Aspek Hukum dan Etika
Sejumlah pengamat forensik dan etika medis menyoroti pentingnya mendapatkan persetujuan dari keluarga dalam proses pengambilan organ, kecuali dalam kondisi tertentu yang diatur oleh hukum.
Dr. Hendra Wijaya, ahli bioetika dari Universitas Udayana, menyatakan bahwa transparansi adalah prinsip utama dalam penanganan jenazah, apalagi jika berkaitan dengan pengambilan organ. “Meskipun dalam konteks penyelidikan forensik, komunikasi yang baik dengan keluarga korban tetap menjadi kewajiban etis dan moral,” ujarnya.
Di sisi lain, pakar hukum internasional menilai bahwa pemulangan jenazah antarnegara membutuhkan koordinasi yang sangat ketat dan terdokumentasi dengan baik agar tidak menimbulkan kesalahpahaman atau pelanggaran hukum lintas negara.

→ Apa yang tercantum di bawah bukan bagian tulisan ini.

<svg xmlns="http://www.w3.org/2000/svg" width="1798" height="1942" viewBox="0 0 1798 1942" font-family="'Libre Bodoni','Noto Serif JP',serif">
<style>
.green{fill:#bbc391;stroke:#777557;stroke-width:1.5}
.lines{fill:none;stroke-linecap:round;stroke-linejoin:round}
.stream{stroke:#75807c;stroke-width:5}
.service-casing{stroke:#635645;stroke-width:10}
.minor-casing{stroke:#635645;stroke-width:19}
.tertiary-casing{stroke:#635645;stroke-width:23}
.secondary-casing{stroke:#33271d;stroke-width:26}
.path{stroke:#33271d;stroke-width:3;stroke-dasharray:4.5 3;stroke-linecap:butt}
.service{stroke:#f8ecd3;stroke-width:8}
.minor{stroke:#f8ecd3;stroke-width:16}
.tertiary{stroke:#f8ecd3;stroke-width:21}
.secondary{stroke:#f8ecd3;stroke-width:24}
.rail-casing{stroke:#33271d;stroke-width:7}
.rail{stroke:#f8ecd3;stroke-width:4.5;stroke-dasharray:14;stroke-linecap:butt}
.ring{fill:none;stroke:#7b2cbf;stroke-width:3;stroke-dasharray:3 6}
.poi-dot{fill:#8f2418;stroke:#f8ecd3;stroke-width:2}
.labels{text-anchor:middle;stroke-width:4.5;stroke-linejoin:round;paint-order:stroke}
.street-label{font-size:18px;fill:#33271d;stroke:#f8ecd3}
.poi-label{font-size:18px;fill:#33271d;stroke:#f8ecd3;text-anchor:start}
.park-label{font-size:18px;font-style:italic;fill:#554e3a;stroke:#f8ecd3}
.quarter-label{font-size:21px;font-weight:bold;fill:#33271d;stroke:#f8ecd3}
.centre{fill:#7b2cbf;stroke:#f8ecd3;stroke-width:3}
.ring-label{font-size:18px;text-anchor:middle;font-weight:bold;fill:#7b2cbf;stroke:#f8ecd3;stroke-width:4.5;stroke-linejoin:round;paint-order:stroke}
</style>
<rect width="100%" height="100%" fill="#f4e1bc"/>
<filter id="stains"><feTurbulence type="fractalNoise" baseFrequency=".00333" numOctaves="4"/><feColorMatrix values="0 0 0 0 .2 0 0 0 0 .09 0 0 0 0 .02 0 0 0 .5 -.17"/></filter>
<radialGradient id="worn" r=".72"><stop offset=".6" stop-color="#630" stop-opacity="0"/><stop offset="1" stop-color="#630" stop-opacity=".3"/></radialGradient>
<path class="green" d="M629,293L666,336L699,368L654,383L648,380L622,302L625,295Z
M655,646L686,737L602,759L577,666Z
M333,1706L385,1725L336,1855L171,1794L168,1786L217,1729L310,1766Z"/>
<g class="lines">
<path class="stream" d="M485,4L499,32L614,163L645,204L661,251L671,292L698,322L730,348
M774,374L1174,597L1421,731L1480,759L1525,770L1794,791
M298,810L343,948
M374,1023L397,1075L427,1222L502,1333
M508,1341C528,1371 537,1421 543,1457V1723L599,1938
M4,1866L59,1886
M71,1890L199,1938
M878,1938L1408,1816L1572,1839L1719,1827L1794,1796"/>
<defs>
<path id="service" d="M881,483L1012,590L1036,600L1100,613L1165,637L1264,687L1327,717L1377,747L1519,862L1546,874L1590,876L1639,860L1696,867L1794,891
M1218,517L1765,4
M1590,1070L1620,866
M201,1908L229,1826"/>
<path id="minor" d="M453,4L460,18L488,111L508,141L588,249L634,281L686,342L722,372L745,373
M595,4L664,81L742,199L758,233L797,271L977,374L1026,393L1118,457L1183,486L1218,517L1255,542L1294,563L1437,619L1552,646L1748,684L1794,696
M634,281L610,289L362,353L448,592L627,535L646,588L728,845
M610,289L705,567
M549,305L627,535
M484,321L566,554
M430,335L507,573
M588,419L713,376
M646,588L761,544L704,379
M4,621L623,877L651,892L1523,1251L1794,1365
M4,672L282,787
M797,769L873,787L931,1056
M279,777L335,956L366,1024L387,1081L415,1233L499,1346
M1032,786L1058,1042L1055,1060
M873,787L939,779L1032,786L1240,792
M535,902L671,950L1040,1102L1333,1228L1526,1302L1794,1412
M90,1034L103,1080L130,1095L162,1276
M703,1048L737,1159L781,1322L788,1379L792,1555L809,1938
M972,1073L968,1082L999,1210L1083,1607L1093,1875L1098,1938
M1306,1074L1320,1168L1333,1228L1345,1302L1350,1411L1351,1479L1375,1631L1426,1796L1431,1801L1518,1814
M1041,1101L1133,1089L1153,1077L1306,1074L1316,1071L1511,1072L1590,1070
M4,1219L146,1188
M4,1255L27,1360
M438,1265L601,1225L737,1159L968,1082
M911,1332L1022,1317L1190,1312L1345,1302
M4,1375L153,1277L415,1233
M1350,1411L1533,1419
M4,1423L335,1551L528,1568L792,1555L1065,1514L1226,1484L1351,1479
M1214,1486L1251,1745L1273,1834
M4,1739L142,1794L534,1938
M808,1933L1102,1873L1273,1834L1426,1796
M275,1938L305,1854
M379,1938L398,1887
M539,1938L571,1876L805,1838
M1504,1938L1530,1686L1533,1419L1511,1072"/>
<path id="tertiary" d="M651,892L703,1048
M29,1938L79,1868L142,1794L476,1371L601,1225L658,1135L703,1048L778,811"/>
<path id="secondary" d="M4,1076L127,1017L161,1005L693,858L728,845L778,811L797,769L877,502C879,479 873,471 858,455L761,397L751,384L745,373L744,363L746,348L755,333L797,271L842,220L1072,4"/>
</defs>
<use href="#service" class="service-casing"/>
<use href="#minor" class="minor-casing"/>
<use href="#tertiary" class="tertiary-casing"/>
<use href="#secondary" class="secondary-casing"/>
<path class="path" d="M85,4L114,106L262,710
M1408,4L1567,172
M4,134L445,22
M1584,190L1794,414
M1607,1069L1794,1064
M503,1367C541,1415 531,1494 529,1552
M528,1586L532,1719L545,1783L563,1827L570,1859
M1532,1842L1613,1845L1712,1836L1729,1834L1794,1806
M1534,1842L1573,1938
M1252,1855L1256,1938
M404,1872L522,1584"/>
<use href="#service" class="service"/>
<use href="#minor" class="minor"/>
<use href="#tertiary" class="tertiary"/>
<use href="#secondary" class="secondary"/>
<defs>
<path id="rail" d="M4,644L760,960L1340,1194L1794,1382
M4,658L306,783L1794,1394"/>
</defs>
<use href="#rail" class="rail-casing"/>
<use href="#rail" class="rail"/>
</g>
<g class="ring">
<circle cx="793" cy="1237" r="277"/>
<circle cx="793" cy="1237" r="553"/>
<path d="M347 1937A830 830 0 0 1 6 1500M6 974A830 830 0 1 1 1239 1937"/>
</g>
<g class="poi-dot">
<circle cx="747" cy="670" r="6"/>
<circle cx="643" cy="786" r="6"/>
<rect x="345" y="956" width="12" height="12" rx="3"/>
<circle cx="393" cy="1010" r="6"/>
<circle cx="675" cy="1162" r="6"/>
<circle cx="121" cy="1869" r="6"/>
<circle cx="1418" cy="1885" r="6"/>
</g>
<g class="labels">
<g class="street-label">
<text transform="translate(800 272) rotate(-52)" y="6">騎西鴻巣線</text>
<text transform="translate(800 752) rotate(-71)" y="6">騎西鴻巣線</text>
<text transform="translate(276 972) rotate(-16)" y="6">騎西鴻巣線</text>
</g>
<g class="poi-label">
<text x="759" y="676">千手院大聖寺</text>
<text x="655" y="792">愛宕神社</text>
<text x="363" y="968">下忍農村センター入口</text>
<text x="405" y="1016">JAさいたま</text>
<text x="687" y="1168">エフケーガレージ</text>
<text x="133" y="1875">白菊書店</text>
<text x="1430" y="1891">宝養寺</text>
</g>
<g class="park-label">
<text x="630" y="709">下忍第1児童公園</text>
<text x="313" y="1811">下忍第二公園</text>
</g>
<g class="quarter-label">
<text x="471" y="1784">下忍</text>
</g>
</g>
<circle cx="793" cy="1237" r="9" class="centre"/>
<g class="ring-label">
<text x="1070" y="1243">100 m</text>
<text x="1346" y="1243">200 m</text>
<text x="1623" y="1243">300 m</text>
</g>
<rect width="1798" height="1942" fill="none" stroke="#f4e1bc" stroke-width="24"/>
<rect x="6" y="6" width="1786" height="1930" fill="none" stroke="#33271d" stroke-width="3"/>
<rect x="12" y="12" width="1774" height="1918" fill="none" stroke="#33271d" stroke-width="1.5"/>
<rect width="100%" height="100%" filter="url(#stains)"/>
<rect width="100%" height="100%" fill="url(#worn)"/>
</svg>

Komitmen pada Kode Etik Jurnalistik
Dalam peliputan kasus ini, redaksi memastikan informasi diperoleh dari sumber-sumber yang terverifikasi, termasuk pernyataan resmi keluarga, otoritas kesehatan, kepolisian, dan pemerintah Australia. Berita ini disusun secara berimbang, menghindari tuduhan sepihak, dan tetap menghormati privasi keluarga korban.
Penutup
Kasus Byron Haddow bukan hanya soal prosedur medis, tetapi juga menyangkut kepercayaan publik terhadap sistem. Keterbukaan informasi, tanggung jawab profesional, dan koordinasi antarnegara menjadi hal yang sangat penting untuk menghindari kesalahpahaman dan menjaga martabat jenazah, serta hak keluarga yang ditinggalkan.
Pemerintah Indonesia diharapkan segera memberikan klarifikasi yang transparan dan menyeluruh, demi menjaga hubungan bilateral dan menjamin bahwa prosedur penanganan jenazah di masa depan dilakukan sesuai dengan standar etika dan hukum internasional.